London has seen a revival in sales of luxury properties this year as discounts attract Middle East buyers to invest in the UK capital.
Prices are down more than 20 per cent compared with their 2014 peak and have combined with a favourable exchange rate, availability of high-value loans and stable investment opportunities.
American and Gulf buyers account for 50 per cent of sales in the luxury homes market in London so far in 2026, according to a new wealth survey by Beauchamp Estates, which said London was “back in the investment conversation with wealthy Gulf families”. Several American buyers are families who have relocated from the Gulf in the past year.
High-end finance broker Enness Global has seen a 66 per cent increase in enquiries from the Middle East, with deals including the sale of two £15 million prime London homes financed with short-term Sharia-compliant loans.
The latest high-value deal is the sale of a £190 million property within Regent’s Park. The Holme is a 40-bedroom, 200-year-old mansion close to London Zoo and has the US ambassador as a neighbour.
The property was put on the market by receivers in 2023 with an asking price as high as £250 million. It was bought for £139 million in 2024 by the Luxembourg-based company Zedra on behalf of an anonymous US billionaire who has now flipped it for a £50 million profit.
The name of the buyer has been reported in the Financial Times, which identified the purchaser as living in the UAE.
The deal, which is being handled by UK Sotheby’s International, is said to be within days of completion.
The sale is the latest in a flurry of deals for some of the city’s most desirable homes. The £190 million price tag is surpassed by only a handful of transactions, including the April sale of Nick Candy’s family home in the exclusive Chelsea district for more than £270 million to Suneil Setiya, the founder of Quadrature Capital.
A Beauchamp Estates survey shows that purchasers from the UAE, Saudi Arabia and Kuwait account for 25 per cent of all Mayfair sales and 20 per cent of prime central London sales this year. American buyers currently account for half of all luxury home sales above £5 million in Mayfair. After Mayfair, the next two most favoured addresses with American and Gulf buyers are Belgravia and Knightsbridge.
“Clearly they see London providing them with exceptional value at present,” said Rosy Khalastchy, director of Beauchamp Estates.
Sales in Mayfair between January and May rose by 15 per cent compared with the same period in 2025. In the first five months of 2026 there have been 32 deals at a cost of £189.3 million compared to 28 deals at £140 million in 2025. The majority of purchases were ‘turn-key’ apartments in either new developments located around Grosvenor Square and Curzon Street, or newly refurbished apartments in buildings with retained Georgian or Victorian facades.
The majority of American buyers in Mayfair, which is becoming London’s ‘Silicon Square’, work in AI, fintech or private equity. There are now more than 165 fintech companies and around 200 private equity firms, many American owned, based in Mayfair.

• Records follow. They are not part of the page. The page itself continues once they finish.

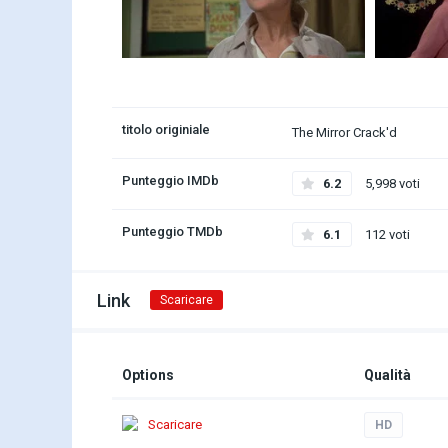
titolo originiale
The Mirror Crack'd
Punteggio IMDb
6.2
5,998 voti
Punteggio TMDb
6.1
112 voti
Link
Scaricare
Options
Qualità
Scaricare
HD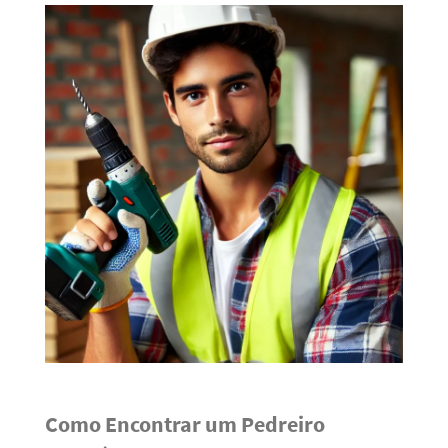
Como Encontrar um Pedreiro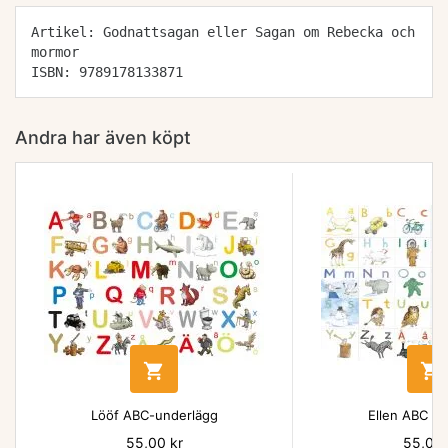
Artikel: Godnattsagan eller Sagan om Rebecka och
mormor
ISBN: 9789178133871
Andra har även köpt


Lööf ABC-underlägg
Ellen ABC un
Pris
55,00 kr
Pris
55,00 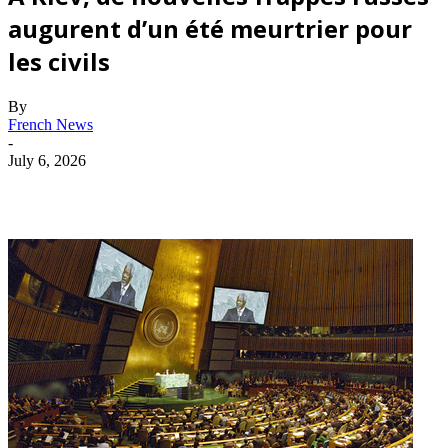
augurent d’un été meurtrier pour
les civils
By
French News
-
July 6, 2026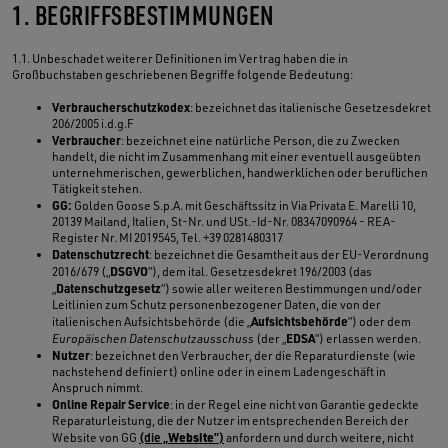
1. BEGRIFFSBESTIMMUNGEN
1.1. Unbeschadet weiterer Definitionen im Vertrag haben die in
Großbuchstaben geschriebenen Begriffe folgende Bedeutung:
Verbraucherschutzkodex
: bezeichnet das italienische Gesetzesdekret
206/2005 i.d.g.F
Verbraucher
: bezeichnet eine natürliche Person, die zu Zwecken
handelt, die nicht im Zusammenhang mit einer eventuell ausgeübten
unternehmerischen, gewerblichen, handwerklichen oder beruflichen
Tätigkeit stehen.
GG:
Golden Goose S.p.A. mit Geschäftssitz in Via Privata E. Marelli 10,
20139 Mailand, Italien, St-Nr. und USt.-Id-Nr. 08347090964 - REA-
Register Nr. MI 2019545, Tel. +39 0281480317
Datenschutzrecht
: bezeichnet die Gesamtheit aus der EU-Verordnung
DSGVO
2016/679 („
”), dem ital. Gesetzesdekret 196/2003 (das
Datenschutzgesetz
„
”) sowie aller weiteren Bestimmungen und/oder
Leitlinien zum Schutz personenbezogener Daten, die von der
Aufsichtsbehörde
italienischen Aufsichtsbehörde (die „
”) oder dem
EDSA
Europäischen Datenschutzausschuss
(der „
”) erlassen werden.
Nutzer
: bezeichnet den Verbraucher, der die Reparaturdienste (wie
nachstehend definiert) online oder in einem Ladengeschäft in
Anspruch nimmt.
Online Repair Service
: in der Regel eine nicht von Garantie gedeckte
Reparaturleistung, die der Nutzer im entsprechenden Bereich der
Website
Website von GG
(die „
”)
anfordern und durch weitere, nicht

Jeremy Gee, Managing Director of Beauchamp Estates, said: “All the biggest deals over the last six months have been to either wealthy American or Gulf families. The booming American economy and the Gulf crisis has benefited the London real estate market which is viewed as providing value-for-money, an opportunity to acquire bargains and purchase outstanding trophy homes.”
Islay Robinson, chief executive of Enness Global, said: “We’re seeing exceptional demand for UK property from Middle Eastern buyers in 2026. It’s a combination of factors: political and regional concerns directing capital toward stable assets, the strength of the US dollar making London attractive for dollar-holding buyers, and a widely held view that London values are well-positioned in the current cycle.
“The real shift is on the financing side. High loan-to-value lending is widely available to international buyers, increasingly without the assets-under-management conditions that used to be standard, and lenders can move quickly. For overseas buyers, that ease of access is now as much a driver as the underlying appeal of the property itself.”
Camilla Dell, founder of property consultants Black Brick, told The National that while London has its “fair share of political uncertainty and much higher levels of tax”, the prime London market is now down 24.5 per cent since the peak in 2014, according to Savills.
“This long-term depression has had one positive impact. For the first time in generations, London property is starting to look like good value for money. Combined with a weaker pound, a US dollar-based buyer buying today is effectively getting a 40 per cent discount today compared with buying at the peak,” she said.
According to a report by Coutts more than half of homes put up for sale in London subsequently have their asking price cut, by an average of 12 per cent.